O grande ponto a favor de Johnson será o facto de ser uma pessoa mais culta do que o Presidente do Brasil e o antigo Presidente dos Estados Unidos, uma vez que foi jornalista, historiador e já tem uma longa carreira política. Ainda assim, caiu na tentação de radicalizar o seu discurso na campanha eleitoral, com os benefícios conhecidos, e as suas posições culminaram com a saída dos britânicos da União Europeia, no já conhecido Brexit, com as consequências que sabemos.
E ainda a autocrática e conservadora situação da Rússia e da Bielorrúsia, da qual sobejamente temos sido informados ao longo das duas últimas décadas.
Esta é a situação na Europa, assim por alto, pois, se falarmos no resto do mundo, e tendo em conta governos que, independentemente de serem considerados de esquerda ou de direita, são considerados pelo mundo democrático como autoritários e totalitários, verificamos que nos BRICS, bloco de países económicamente emergentes, Brasil, Rússia, Índia, China e África do Sul, esta tendência está claramente em maioria e a convergência política dos mesmos é cada vez maior, como se viu com o recente apoio do ex-presidente da África do Sul, Jacob Zuma, a Putin e com as visitas do russo a Pequim e de Bolsonaro a Moscovo no período de contagem decrescente para a guerra da Ucrânia.
Também na linha conservadora radical se encontra a Bolívia, onde a ex-senadora e presidente interina, Jeanine Añez, entrou no parlamento com a Bíblia na mão, num país onde se estima que 60 por cento da população não é católica.
Na Venezuela, com Nicolás Maduro, apoiante de Putin, onde taxas de inflação absurdas e uma enorme crise de abastecimento e de poder de compra levaram o país à falência. Os corruptos políticos hipotecaram o país, às custas do petróleo. A ganância encheu-lhes os bolsos em vez de distribuir a riqueza e investir no país.
E nas Filipinas, com o Presidente Rodrigo Duterte a levar os europeus na Conferência do Conselho de Direitos Humanos da ONU de 2019 a pedir a abertura de uma investigação internacional contra as suas alegadas políticas de execução, que estimavam já ter vitimado 27 mil pessoas.

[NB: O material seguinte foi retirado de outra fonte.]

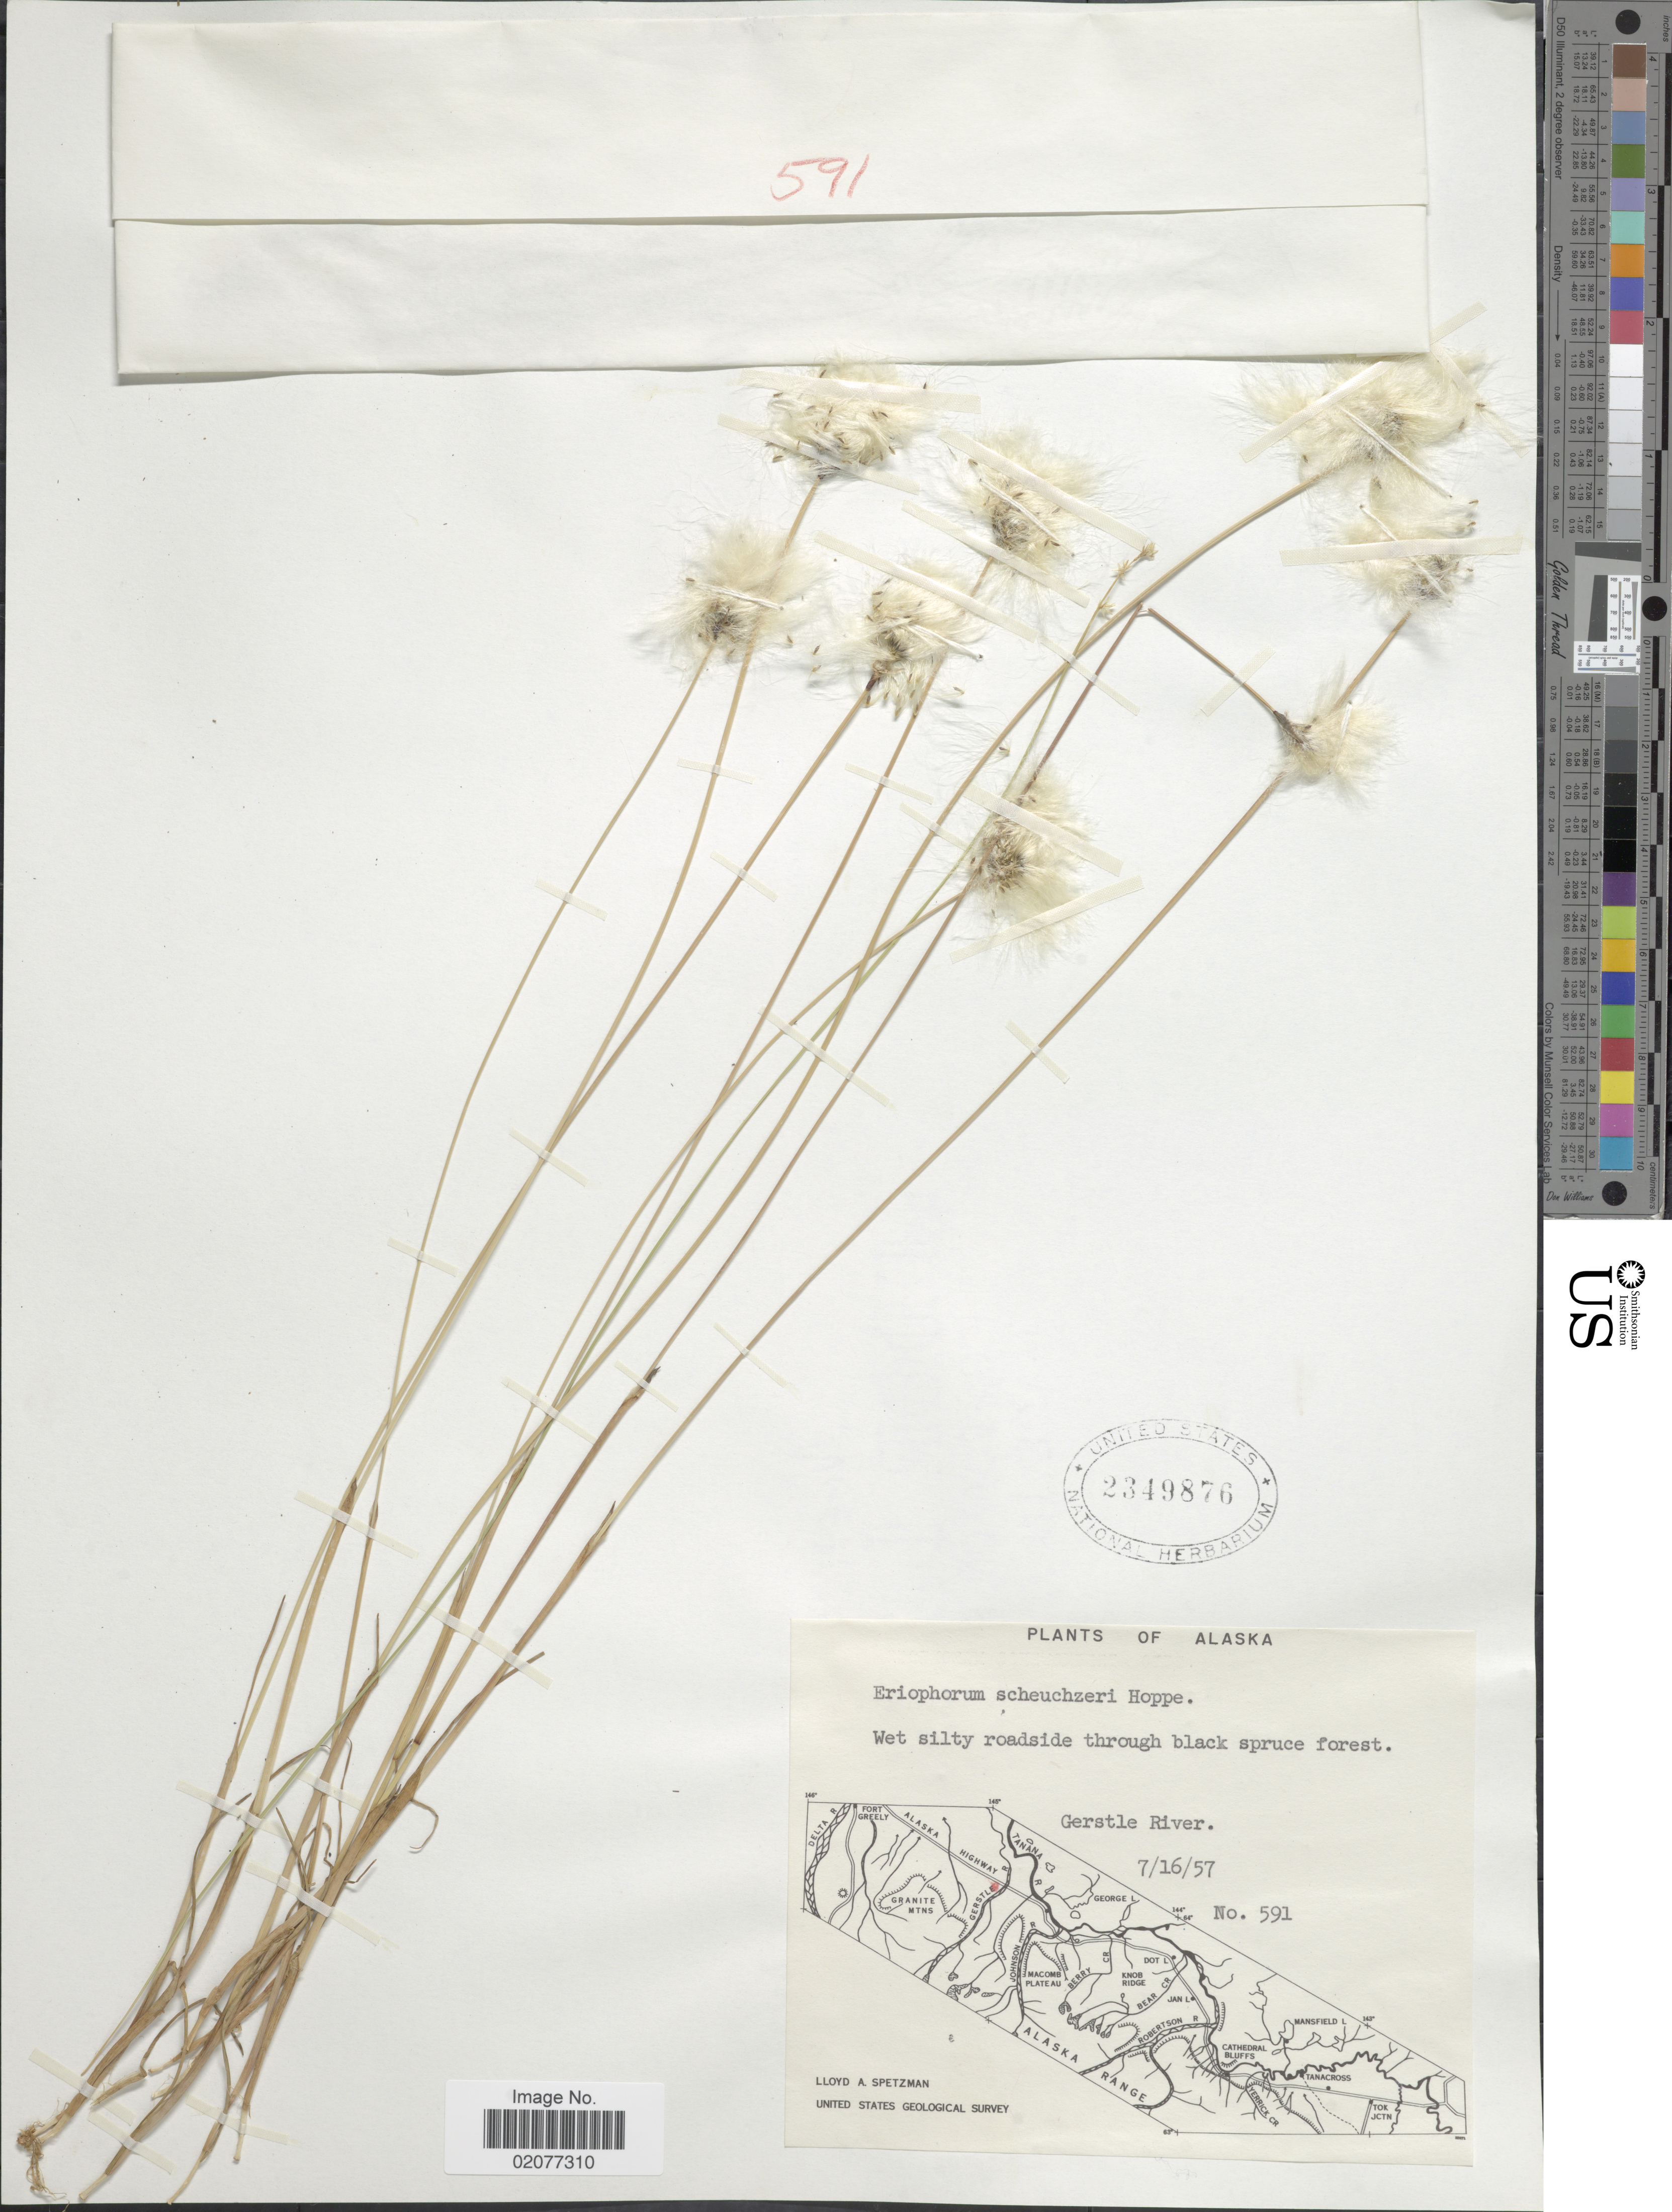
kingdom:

E todos estes países alinham deliberadamente neste “eixo do mal” que cresce a cada dia que passa e ao qual assistimos dormentes como se de uma telenovela se tratasse.
Se juntarmos as teocracias do Médio Oriente e as tendencialmente pouco democráticas políticas dos governos africanos, o cenário não se afigura nada bom.
Numa fase de desenvolvimento em que deveríamos evoluir para viver segundo algo como um Índice de Desenvolvimento (não Humano, mas) da Vida, onde à mesma é concedida a oportunidade de continuar a expressar a sua substância, estamos, de facto, a ficar mais idiotas, pois, com certeza, não serão estas bacocas propostas que evitarão o abismo para o qual gerações e gerações de ancestrais com as mesmas ideias nos encaminharam.